Alejandra Fierro Valbuena, PhD | El Nuevo Siglo
Lunes, 27 de Abril de 2015

País dividido

 

Han muerto 11 soldados en medio de las negociaciones del proceso de paz. Esa es la noticia que tiene conmocionado al país. La perplejidad de los ciudadanos es total. No nos explicamos como éstas y las miles de muertes que ha causado la guerra en todos estos años siguen teniendo lugar. Parece una pesadilla de nunca acabar; sin contar muertes ocultas, las de los guerrilleros y militares que no se convierten en noticia y de las que tal vez nunca nos enteraremos.

Las reacciones frente a este acontecimiento son un claro reflejo del profundo problema que aqueja a nuestro país: estamos divididos. La pretensión de unidad sobre la cual se ampara el Gobierno actual no estaba equivocada como hipótesis de lo que podría salvarnos. Pues en las entrañas de cada uno de los colombianos está la semilla de una división que si no desaparece, va a perpetuar la guerra, el dolor, el rencor, el odio.

Es triste que la polarización se haya robado el show frente a hechos reales. Más allá de las muertes y de la compasión que el doliente debería despertar en la población tenemos una avalancha de juicios y quejas. Una búsqueda insaciable de culpables, que no pretende ni siquiera la justicia, sino la arrogante reivindicación de las propias ideologías. Así, por un lado el bando anti-proceso, que culpa al Gobierno de turno y reprocha a los ciudadanos no haber elegido al sucesor del expresidente. Por otro lado, los partidarios del proceso aprovechan para minimizar los hechos y agrandar escándalos políticos que sacan a la luz corrupciones del anterior mandato. ¡Qué mezquinos somos!

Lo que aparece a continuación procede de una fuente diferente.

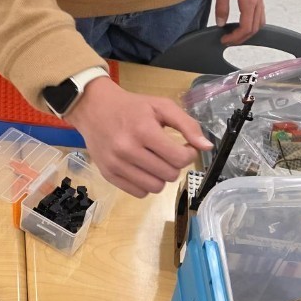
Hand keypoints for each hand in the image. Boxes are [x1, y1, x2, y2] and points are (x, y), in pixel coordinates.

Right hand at [66, 77, 211, 196]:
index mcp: (143, 130)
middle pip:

La muerte de inocentes es y seguirá siendo culpa de todos si insistimos en alimentar el odio a los distintos.

Nos enorgullecemos de un país diverso, pero la verdad es que no tenemos la mínima idea de cómo convivir en paz con la diferencia. El conflicto armado es un reflejo de la profunda división que caracteriza a nuestro pueblo. Ser capaces de matar a un colombiano siendo colombianos, y justificar su muerte en intereses políticos y económicos es la evidencia de la inexistencia de la nación. Nada nos une. Todo nos separa. Todos somos enemigos luchando por mantener del modo más egoísta los propios intereses, por pasar por encima del otro y afirmar una supuesta superioridad.

El “usted no sabe quién soy yo” o el más reciente “yo gano más que usted” son la versión citadina del arma que se empuña en los montes. En la raíz de los dos actos reside el odio profundo hacia el otro y con éste, la imposibilidad de vernos como pertenecientes a una misma nación, como colombianos iguales y merecedores de respeto.

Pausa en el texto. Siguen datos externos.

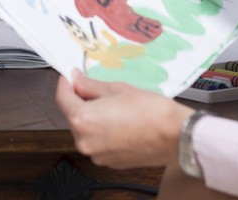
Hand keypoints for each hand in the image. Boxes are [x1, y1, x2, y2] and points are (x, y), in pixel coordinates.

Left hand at [55, 70, 192, 169]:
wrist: (175, 136)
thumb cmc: (151, 112)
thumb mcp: (117, 89)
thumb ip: (91, 86)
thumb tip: (77, 81)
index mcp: (83, 120)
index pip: (62, 98)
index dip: (65, 83)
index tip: (70, 76)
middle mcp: (85, 141)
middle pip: (73, 116)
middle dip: (81, 101)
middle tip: (97, 88)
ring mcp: (97, 155)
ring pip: (86, 130)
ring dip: (93, 117)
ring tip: (115, 106)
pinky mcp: (109, 162)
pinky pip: (98, 142)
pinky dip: (103, 131)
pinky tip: (120, 121)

Si se perpetúa esta actitud la guerra nunca acabará. La buena noticia es que, como seres humanos, estamos programados -algunos dicen que incluso genéticamente-, para vivir en comunidad y para apoyarnos en los otros. La tarea, entonces, que es mucho más extensa y complicada que lo que se pretende en La Habana, es aprender a convivir. Podríamos comenzar, por ejemplo, en las redes sociales dejando de fomentar el odio y la división y deteniendo la ideologización de los hechos.